Why is diffusers so much slower than ComfyUI?

Hi,

I’m new to Stable Diffusion and currently try to gain some understanding by using diffusers and ComfyUi. What puzzles me is the performance difference between diffusers and ComfyUI. Running the example code below, one iteration takes about 15s. Using ComfyUI one iteration takes about 1s. (In both pipelines I’m using 1024x1024 as resolution.)

Any idea why there might be such a huge difference?
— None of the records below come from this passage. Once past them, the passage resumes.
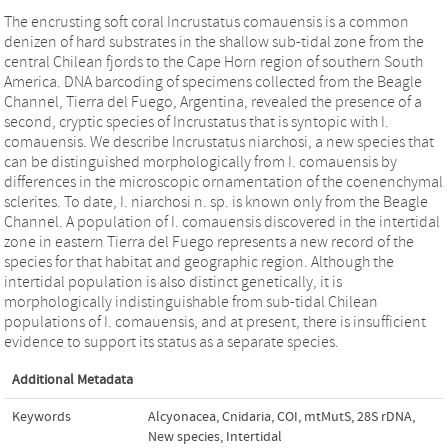
The encrusting soft coral Incrustatus comauensis is a common
denizen of hard substrates in the shallow sub-tidal zone from the
central Chilean fjords to the Cape Horn region of southern South
America. DNA barcoding of specimens collected from the Beagle
Channel, Tierra del Fuego, Argentina, revealed the presence of a
second, cryptic species of Incrustatus that is syntopic with I.
comauensis. We describe Incrustatus niarchosi, a new species that
can be distinguished morphologically from I. comauensis by
differences in the microscopic ornamentation of the coenenchymal
sclerites. To date, I. niarchosi n. sp. is known only from the Beagle
Channel. A population of I. comauensis discovered in the intertidal
zone in eastern Tierra del Fuego represents a new record of the
species for that habitat and geographic region. Although the
intertidal population is also distinct genetically, it is
morphologically indistinguishable from sub-tidal Chilean
populations of I. comauensis, and at present, there is insufficient
evidence to support its status as a separate species.
Additional Metadata
Keywords
Alcyonacea
,
Cnidaria
,
COI
,
mtMutS
,
28S rDNA
,
New species
,
Intertidal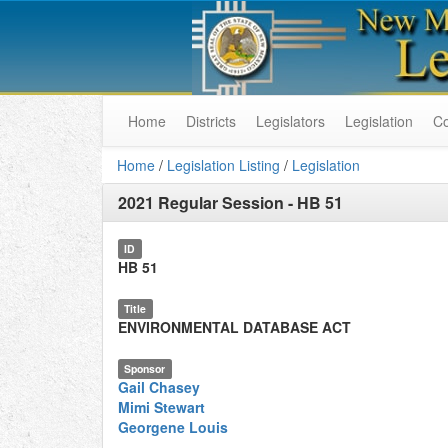
Home
Districts
Legislators
Legislation
C
Home
/
Legislation Listing
/
Legislation
2021 Regular Session
-
HB 51
ID
HB 51
Title
ENVIRONMENTAL DATABASE ACT
Sponsor
Gail Chasey
Mimi Stewart
Georgene Louis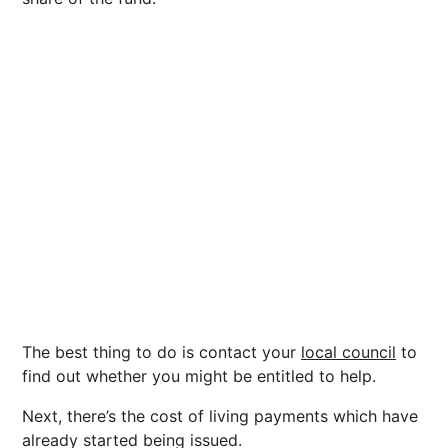
The best thing to do is contact your
local council
to
find out whether you might be entitled to help.
Next, there’s the cost of living payments which have
already started being issued.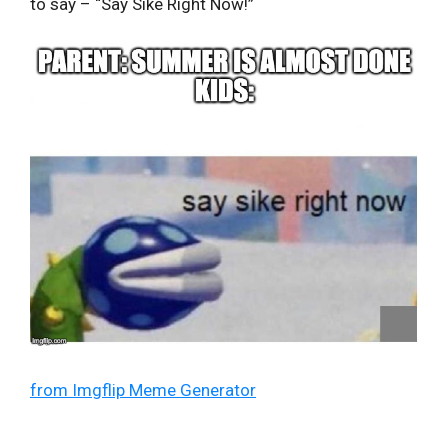
to say – “Say Sike Right Now!”
from Imgflip Meme Generator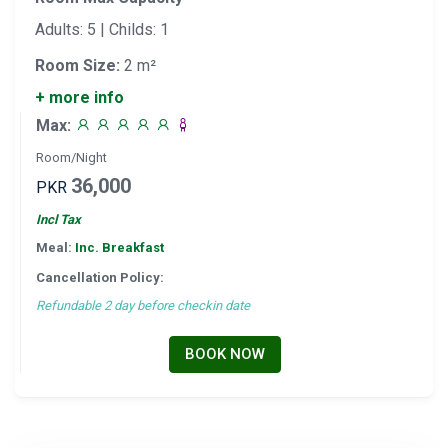
Adults: 5 | Childs: 1
Room Size:
2 m²
+ more info
Max:
Room/Night
36,000
PKR
Incl Tax
Meal:
Inc. Breakfast
Cancellation Policy:
Refundable 2 day before checkin date
BOOK NOW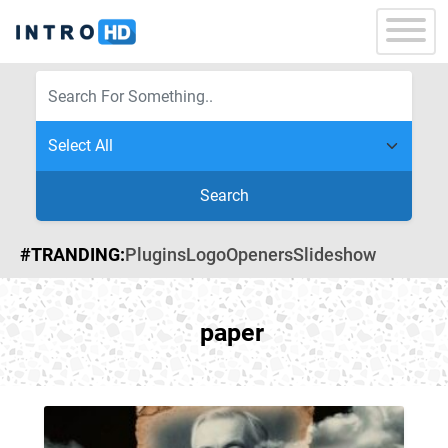
Search
#TRANDING:
Plugins
Logo
Openers
Slideshow
paper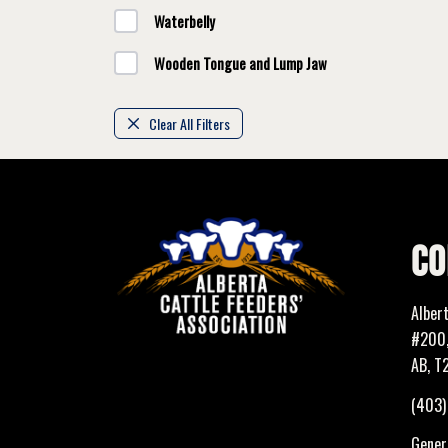
Waterbelly
Wooden Tongue and Lump Jaw
Clear All Filters
CO
Alber
#200,
AB, T
(403
Genera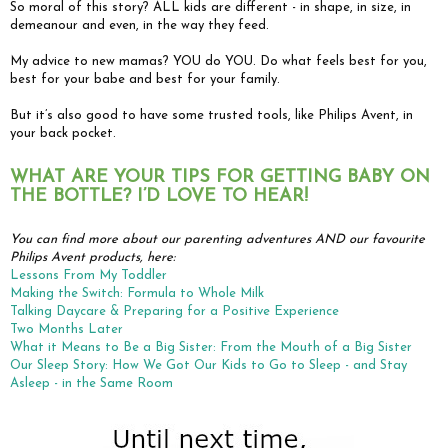
So moral of this story? ALL kids are different - in shape, in size, in
demeanour and even, in the way they feed.
My advice to new mamas? YOU do YOU. Do what feels best for you,
best for your babe and best for your family.
But it’s also good to have some trusted tools, like Philips Avent, in
your back pocket.
WHAT ARE YOUR TIPS FOR GETTING BABY ON
THE BOTTLE? I’D LOVE TO HEAR!
You can find more about our parenting adventures AND our favourite
Philips Avent products, here:
Lessons From My Toddler
Making the Switch: Formula to Whole Milk
Talking Daycare & Preparing for a Positive Experience
Two Months Later
What it Means to Be a Big Sister: From the Mouth of a Big Sister
Our Sleep Story: How We Got Our Kids to Go to Sleep - and Stay
Asleep - in the Same Room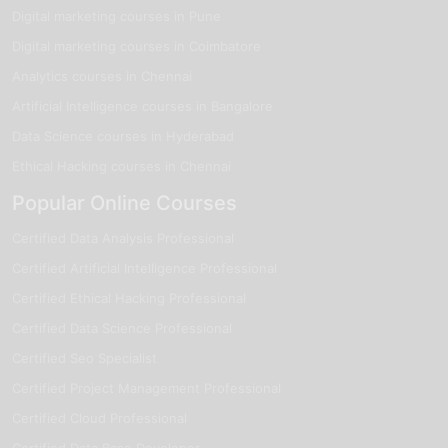
Digital marketing courses in Pune
Digital marketing courses in Coimbatore
Analytics courses in Chennai
Artificial Intelligence courses in Bangalore
Data Science courses in Hyderabad
Ethical Hacking courses in Chennai
Popular Online Courses
Certified Data Analysis Professional
Certified Artificial Intelligence Professional
Certified Ethical Hacking Professional
Certified Data Science Professional
Certified Seo Specialist
Certified Project Management Professional
Certified Cloud Professional
Certified Data Base Developer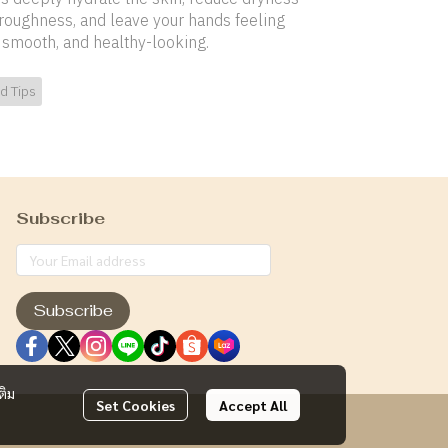
roughness, and leave your hands feeling
, smooth, and healthy-looking.
d Tips
Subscribe
Subscribe
ติม
Set Cookies
Accept All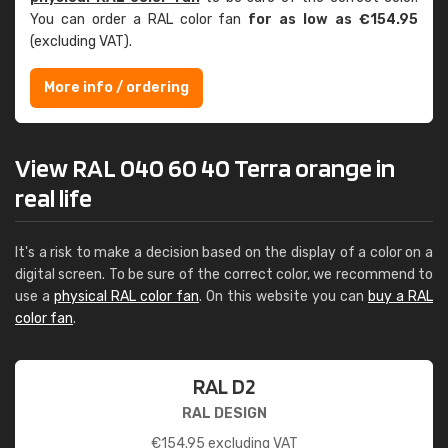
You can order a RAL color fan
for as low as €154.95
(excluding VAT).
More info / ordering
View RAL 040 60 40 Terra orange in
real life
It's a risk to make a decision based on the display of a color on a
digital screen. To be sure of the correct color, we recommend to
use a
physical RAL color fan
. On this website you can
buy a RAL
color fan
.
RAL D2
RAL DESIGN
€
154.95
excluding VAT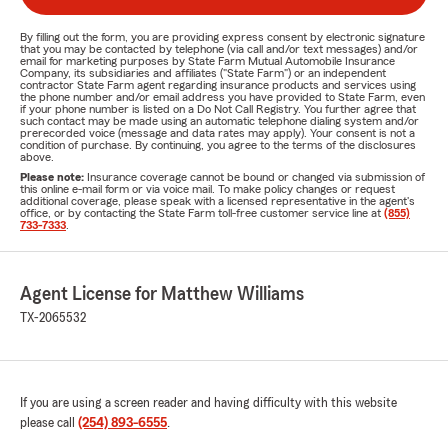
By filling out the form, you are providing express consent by electronic signature
that you may be contacted by telephone (via call and/or text messages) and/or
email for marketing purposes by State Farm Mutual Automobile Insurance
Company, its subsidiaries and affiliates ("State Farm") or an independent
contractor State Farm agent regarding insurance products and services using
the phone number and/or email address you have provided to State Farm, even
if your phone number is listed on a Do Not Call Registry. You further agree that
such contact may be made using an automatic telephone dialing system and/or
prerecorded voice (message and data rates may apply). Your consent is not a
condition of purchase. By continuing, you agree to the terms of the disclosures
above.
Please note:
Insurance coverage cannot be bound or changed via submission of
this online e-mail form or via voice mail. To make policy changes or request
additional coverage, please speak with a licensed representative in the agent's
office, or by contacting the State Farm toll-free customer service line at
(855)
733-7333
.
Agent License for Matthew Williams
TX-2065532
If you are using a screen reader and having difficulty with this website
please call
(254) 893-6555
.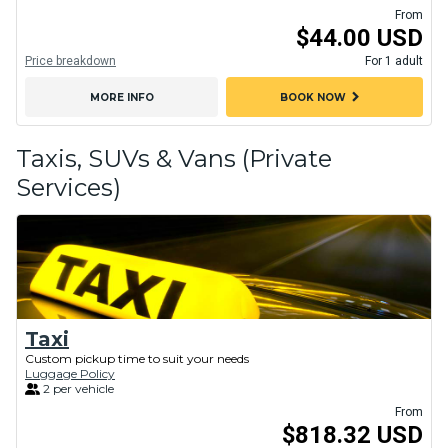
From
$44.00 USD
Price breakdown
For 1 adult
chevron_right
MORE INFO
BOOK NOW
Taxis, SUVs & Vans (Private
Services)
Taxi
Custom pickup time to suit your needs
Luggage Policy
2 per vehicle
From
$818.32 USD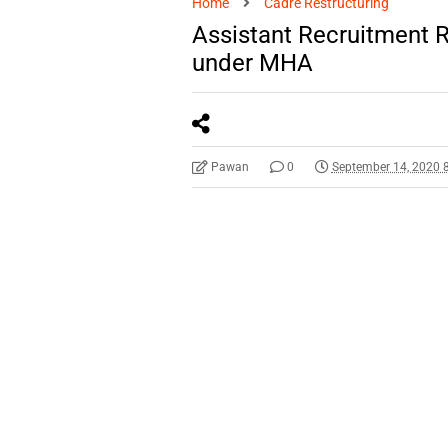
Home
Cadre Restructuring
Assistant Recruitment R
under MHA
Pawan
0
September 14, 2020 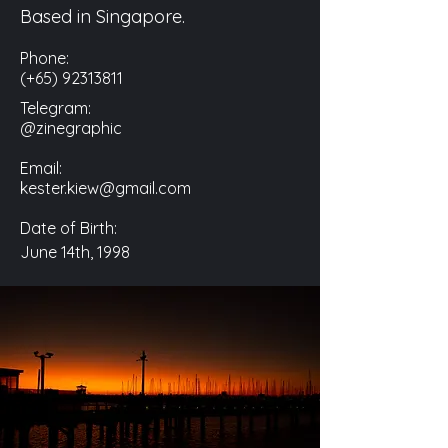
Based in Singapore.
Phone:
(+65)
92313811
Telegram:
@zinegraphic
Email:
kester.kiew@gmail.com
Date of Birth:
June 14th, 1998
I tried some of the hints given in the OPTIMIZATION/SPECIAL HARDWARE chapter in the Docs

torch.compile does not work under Windows
xFormers also does not give the expected boost
Means, there is no difference between using

enable_xformers_memory_efficient_attention()

and not doing so.

from diffusers import StableDiffusionXLPipeline
import torch

pipe = StableDiffusionXLPipeline.from_pretrained(
    "stabilityai/stable-diffusion-xl-base-1.0", torch_dtype=torch.float16, variant="fp16", use_safetensors=True
)
pipe.to("cuda")
pipe.enable_xformers_memory_efficient_attention()

prompt = "Astronaut in a jungle, cold color palette, muted colors, detailed, 8k"
image = pipe(prompt=prompt).images[0]

So any hint is appreciated.

AlfaPapa

Got it :grinning:

enable_model_cpu_offload()

really boosts it! In my case from 15s/it to 1s/it

See Speed up inference

Im on a laptop 3060 and its incredibly slow. Is anybody still here , can I get some help with how to do this please

Xformers really makes the difference here. On my local machine with only 8 GBs of VRAM this one line:

pipe.enable_vae_tiling()

reduced inference time from 117 seconds to 40 seconds.